If you have money in the stock market (including a 401k, retirement savings, or any other kind of pension account), you may have noticed it drop significantly last Friday.
I want to spare you all the complicated mumbo-jumbo and get down to the real stuff…
There’s a simple way of understanding what happened to your market money, why it happened, and how to protect it.
To get there, I need to introduce you to the Boogeyman…
As always, I keep my politics and my wealth separate.
Politicians do a really good job of forcing you to mingle the two, but if you’re clear-headed about it, you can keep them clean.
With that said, in this instance, set whatever political allegiances aside, because we will be diving into the Federal Reserve–the Fed Chairman Jerome Powell, to be exact.
Like I said, the market was spooked on Friday by the Boogeyman J. Powell.

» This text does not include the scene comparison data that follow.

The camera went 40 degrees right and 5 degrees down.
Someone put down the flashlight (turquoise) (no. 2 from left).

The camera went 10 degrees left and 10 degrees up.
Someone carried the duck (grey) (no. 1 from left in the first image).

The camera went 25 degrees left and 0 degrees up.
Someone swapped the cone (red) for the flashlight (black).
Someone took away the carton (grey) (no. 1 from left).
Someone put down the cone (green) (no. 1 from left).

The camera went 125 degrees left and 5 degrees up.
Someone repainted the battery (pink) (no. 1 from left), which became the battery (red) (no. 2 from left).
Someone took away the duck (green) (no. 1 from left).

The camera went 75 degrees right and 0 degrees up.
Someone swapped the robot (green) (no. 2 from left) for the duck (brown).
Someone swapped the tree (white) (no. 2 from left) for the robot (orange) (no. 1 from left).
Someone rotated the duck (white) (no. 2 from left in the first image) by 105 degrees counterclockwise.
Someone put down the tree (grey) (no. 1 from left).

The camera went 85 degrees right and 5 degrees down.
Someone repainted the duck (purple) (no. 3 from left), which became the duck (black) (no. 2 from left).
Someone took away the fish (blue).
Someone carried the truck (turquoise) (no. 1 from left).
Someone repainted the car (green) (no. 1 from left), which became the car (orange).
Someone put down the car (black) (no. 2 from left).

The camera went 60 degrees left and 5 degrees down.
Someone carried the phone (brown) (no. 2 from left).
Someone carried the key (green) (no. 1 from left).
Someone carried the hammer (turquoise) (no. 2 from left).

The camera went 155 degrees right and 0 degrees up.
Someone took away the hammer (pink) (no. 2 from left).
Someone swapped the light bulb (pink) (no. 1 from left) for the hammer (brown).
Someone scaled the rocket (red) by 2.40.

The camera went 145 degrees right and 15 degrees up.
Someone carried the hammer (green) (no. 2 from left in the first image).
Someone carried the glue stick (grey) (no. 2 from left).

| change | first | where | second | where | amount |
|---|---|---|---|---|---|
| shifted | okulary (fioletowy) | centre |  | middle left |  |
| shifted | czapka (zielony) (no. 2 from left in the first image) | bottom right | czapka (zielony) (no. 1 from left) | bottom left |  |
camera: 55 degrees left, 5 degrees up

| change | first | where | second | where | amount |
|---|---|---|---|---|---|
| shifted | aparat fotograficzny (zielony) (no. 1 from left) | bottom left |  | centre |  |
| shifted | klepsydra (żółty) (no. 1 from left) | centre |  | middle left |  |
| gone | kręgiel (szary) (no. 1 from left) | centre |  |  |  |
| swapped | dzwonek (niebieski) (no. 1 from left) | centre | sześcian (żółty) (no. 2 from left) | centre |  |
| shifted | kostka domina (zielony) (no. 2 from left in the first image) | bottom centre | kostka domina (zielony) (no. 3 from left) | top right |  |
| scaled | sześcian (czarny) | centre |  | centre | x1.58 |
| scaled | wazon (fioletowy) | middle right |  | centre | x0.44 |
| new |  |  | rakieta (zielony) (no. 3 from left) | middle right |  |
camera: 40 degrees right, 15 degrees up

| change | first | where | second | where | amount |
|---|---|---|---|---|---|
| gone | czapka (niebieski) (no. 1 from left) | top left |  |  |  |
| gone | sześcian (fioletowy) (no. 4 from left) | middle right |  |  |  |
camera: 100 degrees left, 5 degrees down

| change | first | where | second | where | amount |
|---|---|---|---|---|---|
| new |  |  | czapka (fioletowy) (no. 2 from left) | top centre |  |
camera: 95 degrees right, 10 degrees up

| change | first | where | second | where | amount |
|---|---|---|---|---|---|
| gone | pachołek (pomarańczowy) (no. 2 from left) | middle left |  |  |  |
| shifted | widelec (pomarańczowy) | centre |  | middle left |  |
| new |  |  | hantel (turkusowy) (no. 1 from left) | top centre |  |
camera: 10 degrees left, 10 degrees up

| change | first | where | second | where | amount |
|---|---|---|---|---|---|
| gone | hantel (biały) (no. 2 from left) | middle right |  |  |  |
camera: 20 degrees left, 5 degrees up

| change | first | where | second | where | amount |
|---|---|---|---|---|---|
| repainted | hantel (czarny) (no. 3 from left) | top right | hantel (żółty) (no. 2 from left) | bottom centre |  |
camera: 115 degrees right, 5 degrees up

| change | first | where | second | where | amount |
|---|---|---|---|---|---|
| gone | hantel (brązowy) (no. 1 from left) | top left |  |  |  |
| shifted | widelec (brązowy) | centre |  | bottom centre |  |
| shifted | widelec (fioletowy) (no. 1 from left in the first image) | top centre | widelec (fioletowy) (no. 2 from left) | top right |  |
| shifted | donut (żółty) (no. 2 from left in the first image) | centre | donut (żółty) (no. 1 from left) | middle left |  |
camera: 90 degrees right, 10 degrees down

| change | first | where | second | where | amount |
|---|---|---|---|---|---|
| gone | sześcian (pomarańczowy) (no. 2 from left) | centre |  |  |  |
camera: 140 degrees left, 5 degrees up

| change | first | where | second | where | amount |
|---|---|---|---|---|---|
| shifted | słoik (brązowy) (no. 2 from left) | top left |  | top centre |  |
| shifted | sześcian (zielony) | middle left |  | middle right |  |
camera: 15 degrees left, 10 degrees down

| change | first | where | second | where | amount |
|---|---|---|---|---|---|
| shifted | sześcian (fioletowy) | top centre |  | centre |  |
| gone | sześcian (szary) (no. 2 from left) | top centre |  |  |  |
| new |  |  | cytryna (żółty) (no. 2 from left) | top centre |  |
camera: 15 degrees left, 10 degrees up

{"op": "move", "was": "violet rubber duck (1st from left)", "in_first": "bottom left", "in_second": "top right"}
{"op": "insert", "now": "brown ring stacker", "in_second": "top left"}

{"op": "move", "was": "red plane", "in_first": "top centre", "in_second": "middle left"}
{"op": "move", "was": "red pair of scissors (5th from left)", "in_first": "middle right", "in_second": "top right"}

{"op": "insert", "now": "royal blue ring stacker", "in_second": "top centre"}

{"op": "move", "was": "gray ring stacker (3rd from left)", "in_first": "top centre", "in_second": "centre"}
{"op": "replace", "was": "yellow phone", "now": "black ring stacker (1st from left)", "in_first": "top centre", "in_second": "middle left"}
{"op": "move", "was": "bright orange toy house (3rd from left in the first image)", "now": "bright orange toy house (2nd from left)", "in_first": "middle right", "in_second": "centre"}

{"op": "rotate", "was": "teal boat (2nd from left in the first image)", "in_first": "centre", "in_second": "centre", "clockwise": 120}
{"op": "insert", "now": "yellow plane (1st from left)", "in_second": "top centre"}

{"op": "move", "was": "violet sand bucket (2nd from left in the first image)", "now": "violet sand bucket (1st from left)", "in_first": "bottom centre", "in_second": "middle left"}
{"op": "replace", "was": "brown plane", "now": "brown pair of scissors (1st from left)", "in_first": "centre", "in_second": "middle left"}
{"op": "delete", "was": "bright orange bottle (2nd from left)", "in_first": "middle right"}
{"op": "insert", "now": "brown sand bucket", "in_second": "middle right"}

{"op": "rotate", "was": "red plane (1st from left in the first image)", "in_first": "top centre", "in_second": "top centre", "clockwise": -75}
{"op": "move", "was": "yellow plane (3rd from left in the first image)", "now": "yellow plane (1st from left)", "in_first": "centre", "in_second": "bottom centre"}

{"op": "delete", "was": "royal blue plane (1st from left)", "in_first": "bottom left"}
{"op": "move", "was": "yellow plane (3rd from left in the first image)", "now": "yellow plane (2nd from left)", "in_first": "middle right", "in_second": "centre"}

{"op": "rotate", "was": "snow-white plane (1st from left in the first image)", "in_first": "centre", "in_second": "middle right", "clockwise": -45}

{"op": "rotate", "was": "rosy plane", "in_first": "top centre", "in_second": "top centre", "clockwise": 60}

The S&P 500 (TICKER: $SPX) dropped almost 2% from the previous day.
That doesn’t sound like a whole lot, but the S&P 500 is a weighted average of a variety of different stocks.
If you’re heavily invested in a sector that got hit particularly hard–Tech for example–you could’ve seen a bigger drop than 2%.
So, that explains what happened.
Now onto the why.
Well, it’s never entirely clear why the market does what it does. It just… does.
But there’s always an array of speculation ranging widely from absolute nonsense to kinda of nonsense/maybe relevant.
It’s very rare you get someone hitting the nail on the head when it comes to why the market dropped, so all we can talk about is the most likely reason.
The Federal Reserve controls interest rates.
Interest rates have been basically at 0% for a few years now.
That means it’s cheap to borrow money. Which in turn means it’s cheap for big institutions and investors to borrow money to throw into the market.
When interest rates start to rise, the fat cats start to pull out and repay those ~0% interest loans.
Well, it just so happens there was talk of a surprise Federal Reserve meeting on February 14th.
Speculation was that the Fed will raise rates between 0.25 and 0.5 basis points (otherwise known as percent), with another kike of 0.5 basis points in March.
That could bring interest rates to above 1% by the end of March.
It doesn’t sound like a big jump, but it’s the start of upward pressure.
So, that’s why the markets (and your investments) were spooked last Friday.
How can you protect yourself?
Well, investing in gold, silver, bonds, and other “safe havens” with a decent piece of your portfolio will help balance out the rocking ship, but you’re never going to avoid it completely.
In times like this, I make sure I’ve got anywhere from 15-30% of my money spread across those avenues. When things smooth out, I dial back a bit on the “safe havens” and go deeper on tech and more revolutionary investments.
That’s my 2-cents on the market spook and how you can make the Boogeyman that is J. Powell not so scary after all.